The W Series Structure
Unlike Formula 1, where a driver’s individual financial sponsorships are a major factor in being selected for one of the coveted 20 driver seats, the athletes in the W Series are selected solely on their racing ability. Applicants are put through rigorous on-track testing, simulator assessments, technical engineering and fitness evaluations, and then the top 18 make the cut.
Another critical difference from F1 is that every driver in the W Series competes in an identical race car (the Tatuus T-318 Formula 3 car). In F1, there are certain parameters for the vehicles, but the ten teams are allowed to customize much of the car, which results in the wealthiest teams dominating for years on end as they pour money into either buying or creating the latest and greatest technology.
During this second season of the W series, even though they are in identical vehicles, the drivers are divided into nine teams sponsored by partner companies. A team championship based on overall points accumulated by each team’s two drivers will be debuted in 2022. Currently, there is a $1.5 million allotment for the individual driver championship. The overall winner will be awarded $500K with the remainder trickling down from second to eighteenth place.
Another new aspect for this 2021 season is that all eight races are being held alongside Formula 1 Grand Prix events, giving these women the grandest of stages to showcase their abilities.
The 2021 W Series Championship
With six of eight total races completed, the top two drivers, Alice Powell and Jamie Chadwick, are deadlocked in points at 109 apiece (a 1st place finish is worth 25 points, 2nd gets 18, 3rd gets 15, and so on). The two Brits have been neck and neck throughout the series, trading the top podium back and forth with only one other driver, Emma Kimilainen of Finland, snatching a single race win in between.
Twenty-four-year-old Chadwick is the reigning W Series champion from 2019 and has been a steadily rising star, coming up through karting and junior racing programs in the UK and then moving on the Formula 3 series in both her home country and Asia. During the inaugural W Series season, she was also named a Williams development driver for the F1 team.
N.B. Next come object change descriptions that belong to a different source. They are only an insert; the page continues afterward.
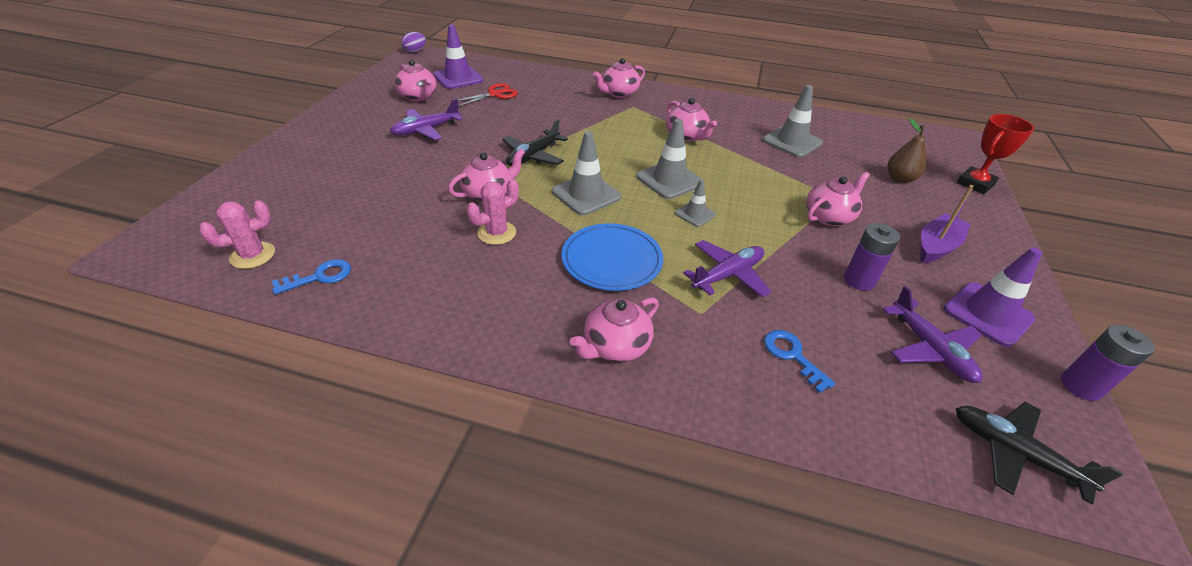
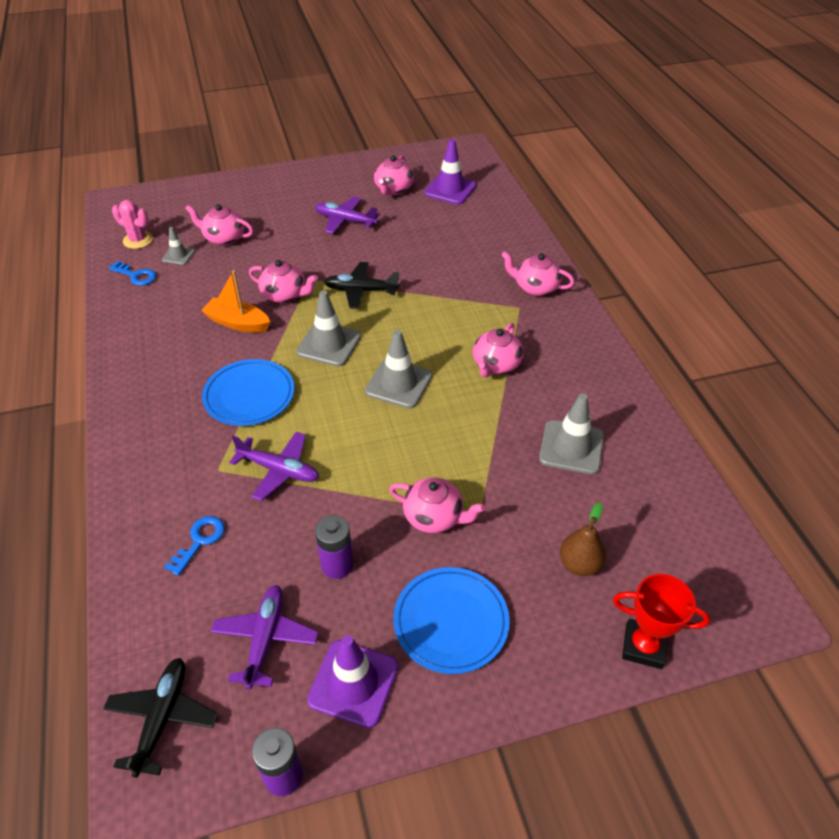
camera: 60 degrees right, 5 degrees up
purple egg [401,32,426,53] -> none
red scissors [458,83,518,107] -> none
pink cactus [467,179,519,245] -> orange boat [201,270,270,332]
pink teapot [570,298,659,362] -> pink teapot moved to [185,204,253,246]
grey traffic cone [675,179,716,227] -> grey traffic cone moved to [162,227,195,265]
purple plane [882,286,983,383] -> purple plane turned 150 degrees clockwise [211,585,318,690]
purple boat [920,185,974,263] -> blue plate [393,567,510,674]

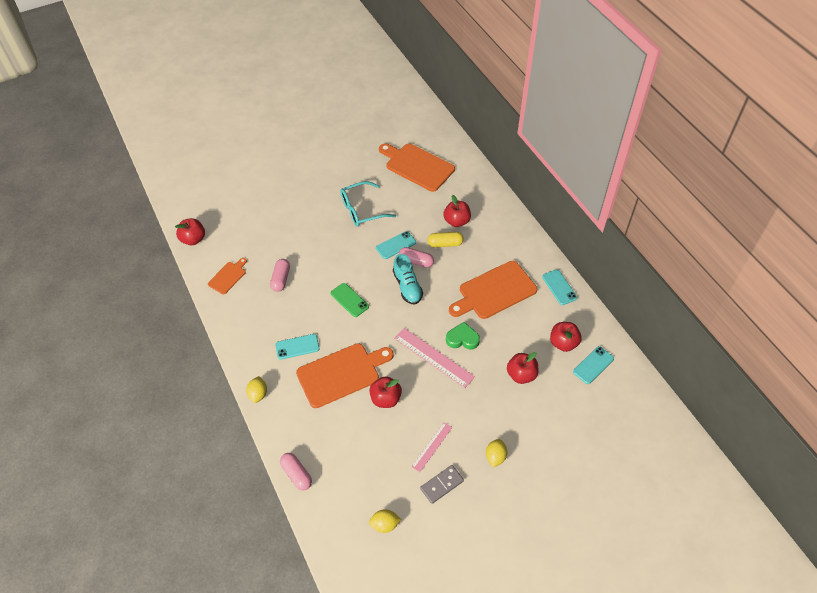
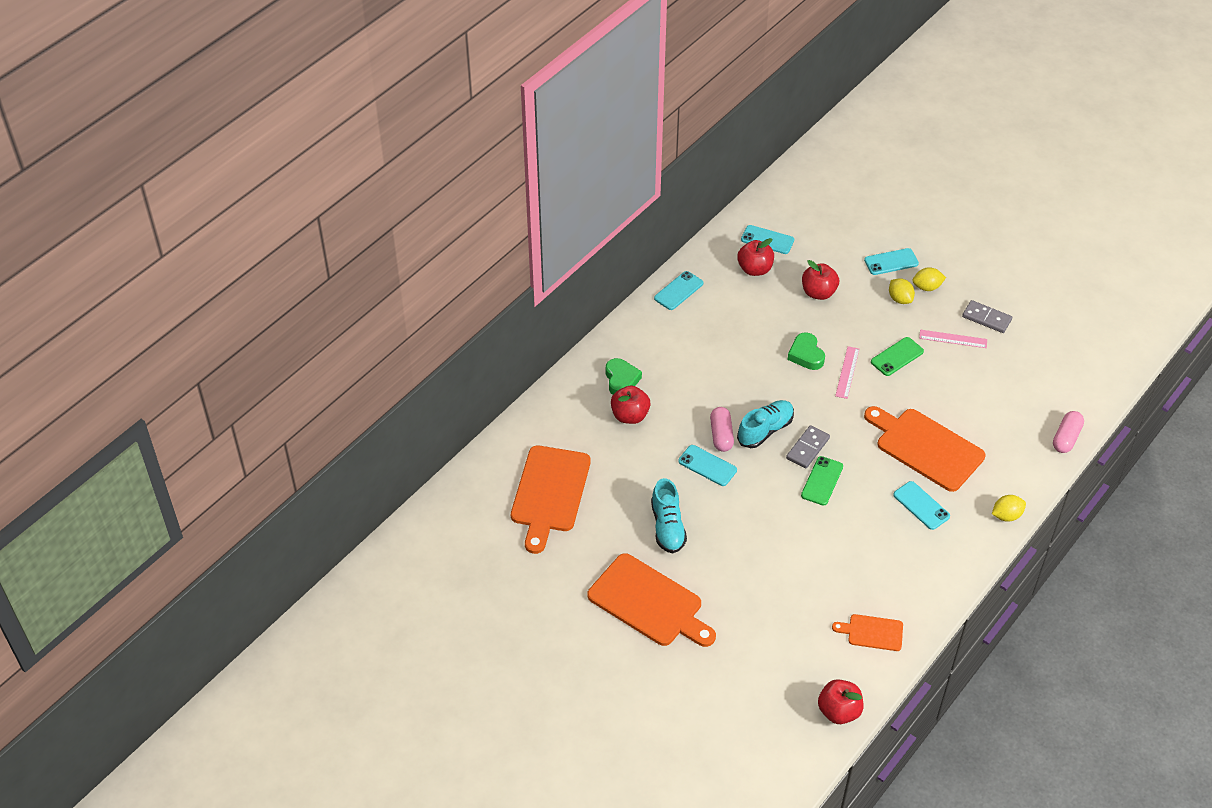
camera: 115 degrees left, 5 degrees down
pink capsule [270,259,290,292] -> none
turquoise glasses [340,181,396,227] -> turquoise shoe [651,478,687,554]
red apple [369,376,402,408] -> none
yellow lemon [369,509,401,533] -> yellow lemon moved to [889,278,915,304]
pink ruler [394,328,475,388] -> pink ruler [835,346,859,399], size x0.60
yellow capsule [427,232,464,247] -> none
orange cutting board [449,261,537,319] -> orange cutting board moved to [587,553,716,647]
none -> green heart [606,358,642,395]
none -> grey domino [786,425,830,469]
none -> turquoise phone [864,248,919,275]
none -> green phone [871,337,924,376]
Powell’s path to competitive racing has been a bit more stop and go depending on when funding has been available. After several years competing in Formula Renault series in the UK and abroad, Powell (28) had been out of competitive racing since 2015 and was doing building renovation work for her father when the W Series opportunity arose.
“Racing has been the sport of privileged billionaires for years and it’s hard for women to get sponsorship. Despite writing hundreds of letters to businesses and race teams my funding dried up in 2015,” she once vented. “Then W Series came along and changed the game. I had just been unblocking a urinal when I got the call.”
With three 1st-place finishes to Chadwick’s two, Powell currently has the upper hand to edge out Chadwick for the overall title if things remain equal after the final two races. With 50 first place points up for grabs between the final two races, Kimilainen is also still within striking distance of a come from behind victory. And in racing it doesn’t take much—a tire puncture, engine issue, rainy weather—to drastically change the fate of title contenders.
For Bond Muir, she couldn’t have hoped for more as her brainchild heads into a suspenseful finish of its sophomore season: back-to-back races at the Circuit of the Americas to determine who walks away the champion.
“If you had told me then that we would stage two races on the same weekend at one of F1’s flagship events in just our second season, I would have pinched myself,” Bond Muir said.
“It will be a fitting way to end our breathless and action-packed eight-race season and promises to be a very special weekend as we celebrate everything that W Series stands for and the giant strides we have made since launching three years ago.”